Exercise aim -
Rescale the rows between the lines holding "left ankle: (819, 693, 12)" and "left ankle: (1003, 666, 1)", inclusive, and output only those lines. Every line must appear, with each keypoint value (x, y and depth) multiplied by 1.6 and rounded to a whole number, halves up; the person box lines stay as they are.
□ □ □ □
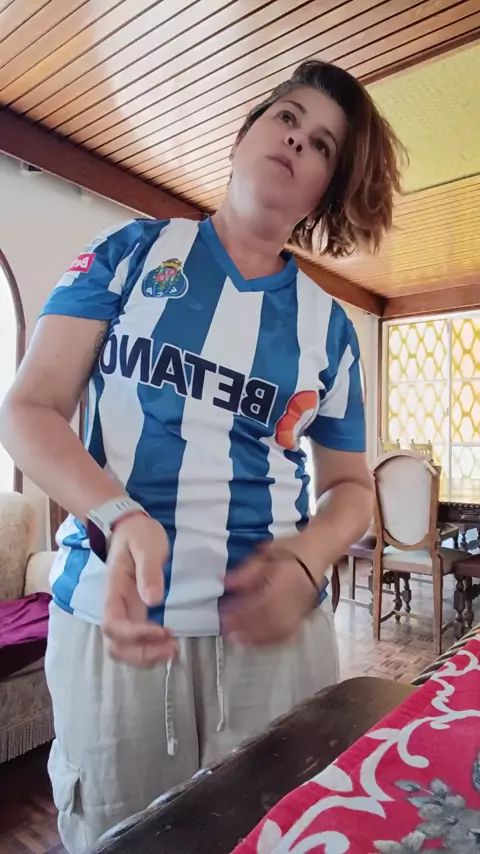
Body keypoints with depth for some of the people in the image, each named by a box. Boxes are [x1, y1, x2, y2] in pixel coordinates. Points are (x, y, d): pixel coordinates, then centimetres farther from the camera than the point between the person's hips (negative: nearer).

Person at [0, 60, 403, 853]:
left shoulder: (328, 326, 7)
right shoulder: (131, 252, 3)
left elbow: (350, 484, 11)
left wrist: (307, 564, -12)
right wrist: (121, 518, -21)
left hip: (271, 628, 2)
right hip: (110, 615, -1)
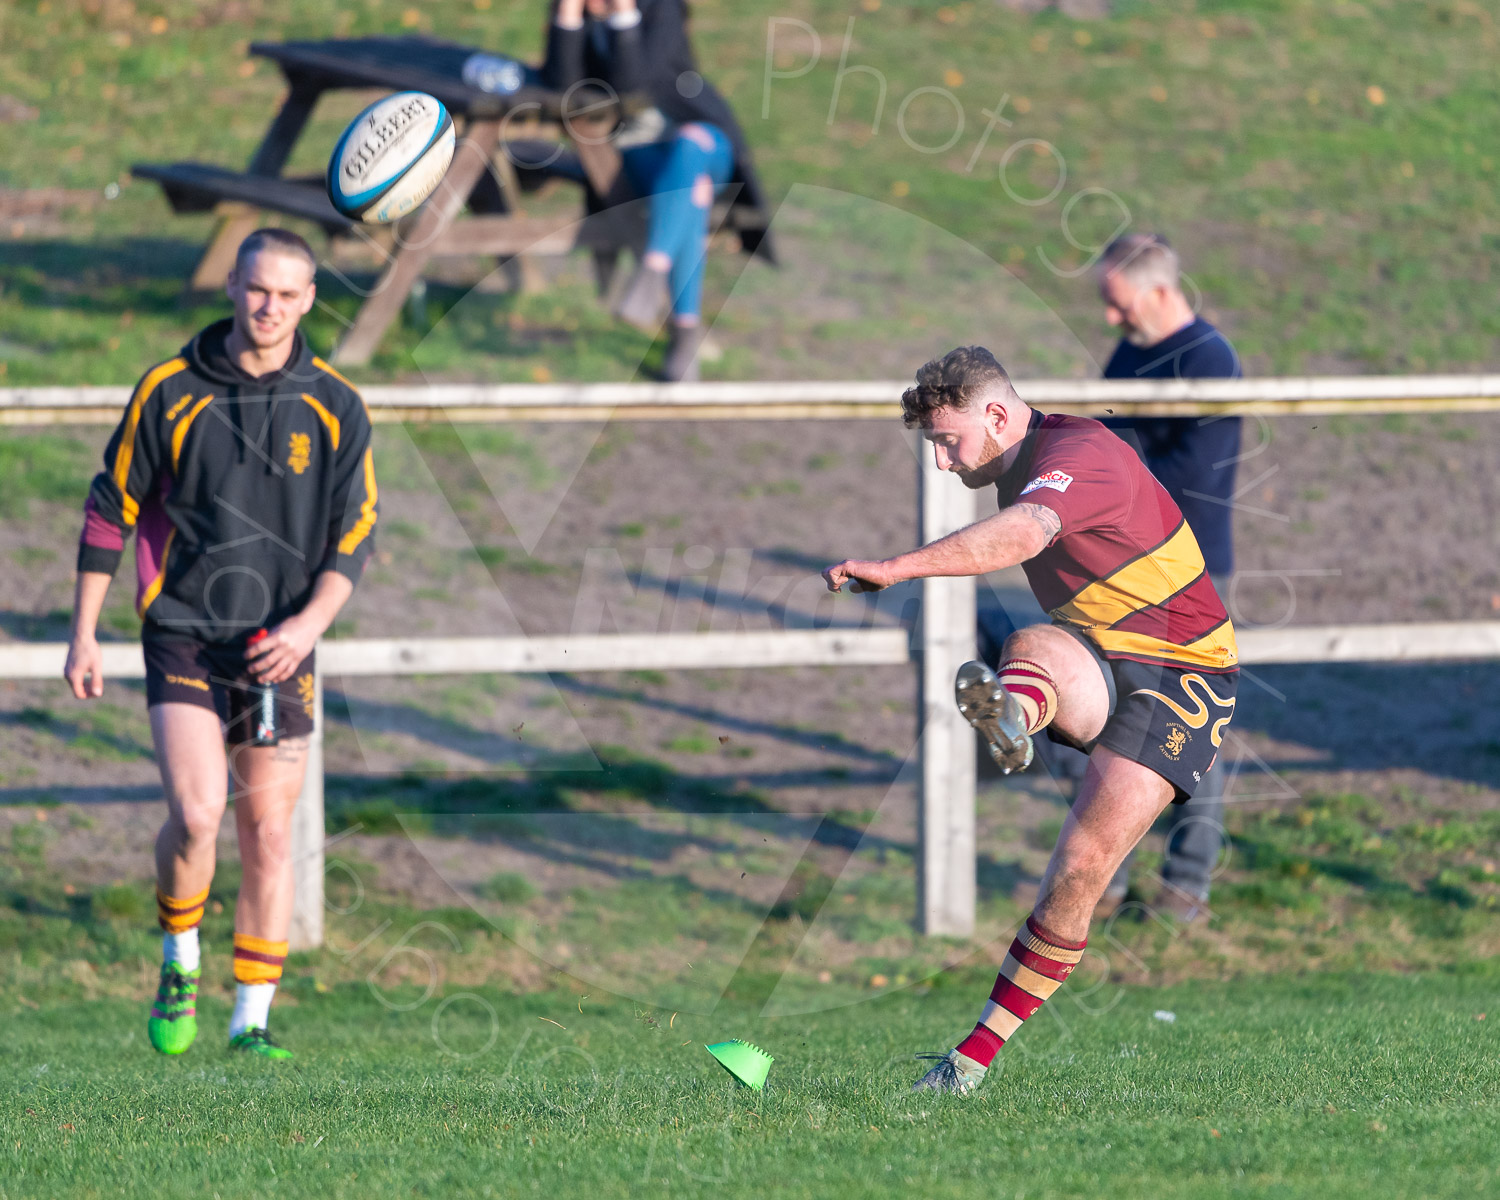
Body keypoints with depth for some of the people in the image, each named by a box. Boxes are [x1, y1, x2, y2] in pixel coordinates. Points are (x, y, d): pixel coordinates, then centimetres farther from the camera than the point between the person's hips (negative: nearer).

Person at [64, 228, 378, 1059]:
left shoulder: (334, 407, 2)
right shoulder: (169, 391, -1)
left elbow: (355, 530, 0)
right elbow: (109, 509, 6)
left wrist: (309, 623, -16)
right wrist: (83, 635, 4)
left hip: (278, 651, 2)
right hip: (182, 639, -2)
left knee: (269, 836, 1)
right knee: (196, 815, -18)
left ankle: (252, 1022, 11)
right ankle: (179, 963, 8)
□ □ □ □
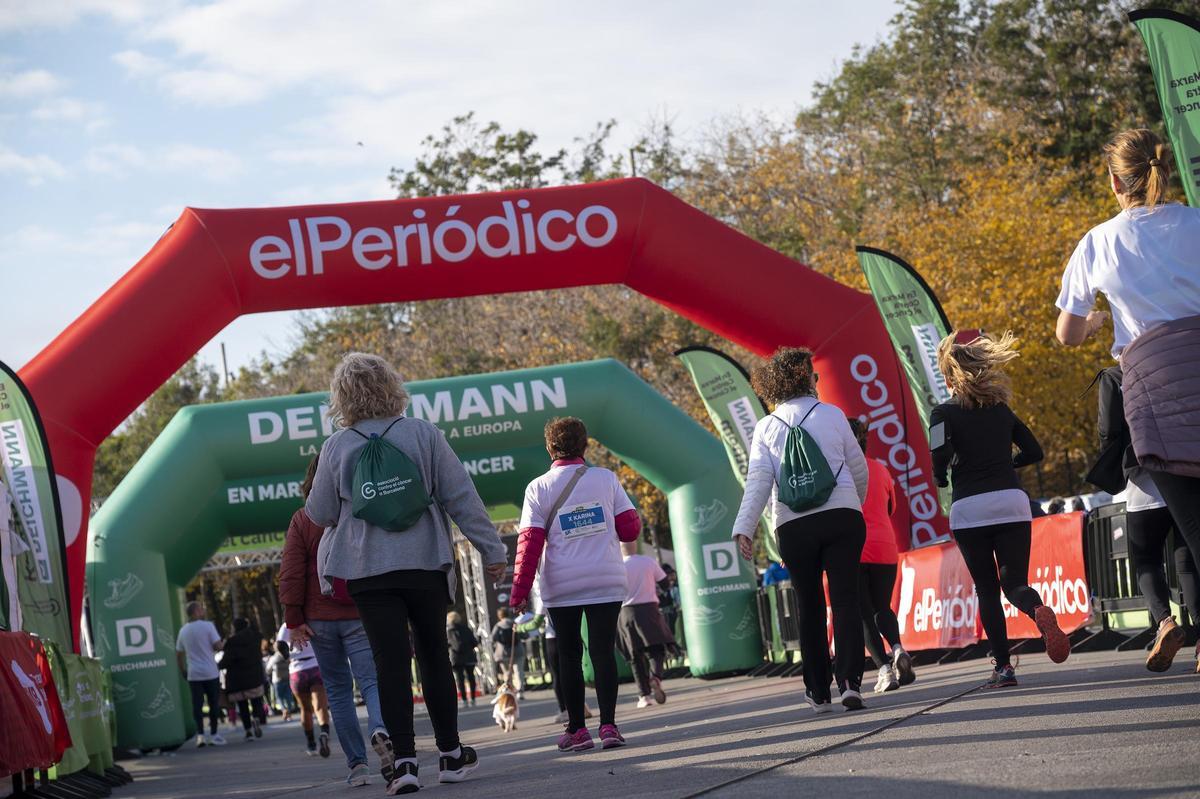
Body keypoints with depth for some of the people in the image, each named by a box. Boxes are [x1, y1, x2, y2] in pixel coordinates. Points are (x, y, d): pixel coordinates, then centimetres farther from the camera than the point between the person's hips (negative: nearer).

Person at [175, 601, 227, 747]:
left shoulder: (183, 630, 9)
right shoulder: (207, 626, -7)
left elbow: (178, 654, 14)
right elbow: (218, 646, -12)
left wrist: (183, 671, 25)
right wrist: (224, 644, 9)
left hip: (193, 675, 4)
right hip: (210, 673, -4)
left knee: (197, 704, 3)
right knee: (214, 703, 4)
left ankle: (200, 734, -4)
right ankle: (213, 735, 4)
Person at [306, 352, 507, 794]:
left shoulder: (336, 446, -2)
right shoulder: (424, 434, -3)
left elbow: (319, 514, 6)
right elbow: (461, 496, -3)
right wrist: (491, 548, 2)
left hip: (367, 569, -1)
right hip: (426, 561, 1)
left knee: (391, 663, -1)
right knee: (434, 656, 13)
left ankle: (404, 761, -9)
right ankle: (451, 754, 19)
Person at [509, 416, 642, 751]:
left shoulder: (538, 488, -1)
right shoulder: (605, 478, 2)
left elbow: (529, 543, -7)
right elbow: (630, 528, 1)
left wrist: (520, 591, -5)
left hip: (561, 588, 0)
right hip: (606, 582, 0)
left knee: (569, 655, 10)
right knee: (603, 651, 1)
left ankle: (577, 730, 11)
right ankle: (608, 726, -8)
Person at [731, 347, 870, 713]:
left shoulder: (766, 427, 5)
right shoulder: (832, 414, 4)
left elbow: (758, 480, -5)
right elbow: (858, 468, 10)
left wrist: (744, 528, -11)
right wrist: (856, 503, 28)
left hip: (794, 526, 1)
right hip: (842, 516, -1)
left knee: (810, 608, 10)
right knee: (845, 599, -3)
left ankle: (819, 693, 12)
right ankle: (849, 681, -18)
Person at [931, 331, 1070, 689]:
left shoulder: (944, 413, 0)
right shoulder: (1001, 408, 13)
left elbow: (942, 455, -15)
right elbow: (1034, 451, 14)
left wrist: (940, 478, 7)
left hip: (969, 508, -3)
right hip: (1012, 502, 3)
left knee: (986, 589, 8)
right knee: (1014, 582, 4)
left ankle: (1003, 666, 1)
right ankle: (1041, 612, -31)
□ □ □ □
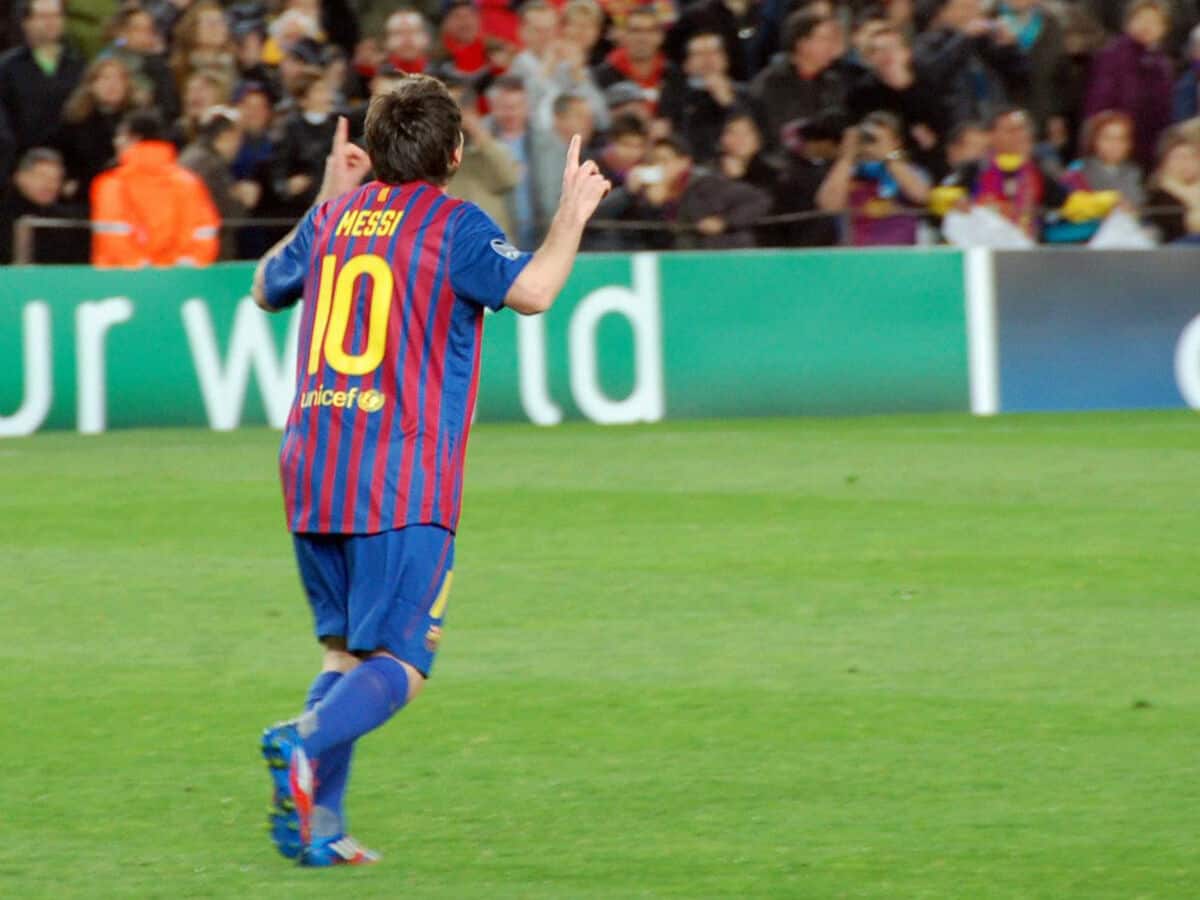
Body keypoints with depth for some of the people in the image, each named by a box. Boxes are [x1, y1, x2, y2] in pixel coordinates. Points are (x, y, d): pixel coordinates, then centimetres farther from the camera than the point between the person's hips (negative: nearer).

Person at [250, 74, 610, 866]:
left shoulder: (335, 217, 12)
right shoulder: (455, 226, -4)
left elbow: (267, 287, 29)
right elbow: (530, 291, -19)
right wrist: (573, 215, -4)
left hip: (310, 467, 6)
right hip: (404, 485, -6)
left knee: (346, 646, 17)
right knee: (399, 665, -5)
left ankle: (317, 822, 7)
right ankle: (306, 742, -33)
□ □ □ □
Written response -
left ankle: (1310, 1109, 19)
right ankle: (1358, 1090, -29)
Person at [931, 331, 1070, 689]:
left shoulder: (1510, 661, 0)
right shoulder: (1602, 653, 21)
left elbow: (1507, 728, -24)
right elbow: (1654, 722, 22)
left wrist: (1504, 765, 11)
left hip: (1550, 813, -5)
right hip: (1619, 803, 5)
left knee: (1578, 942, 13)
right knee: (1622, 931, 6)
left ankle: (1605, 1066, 2)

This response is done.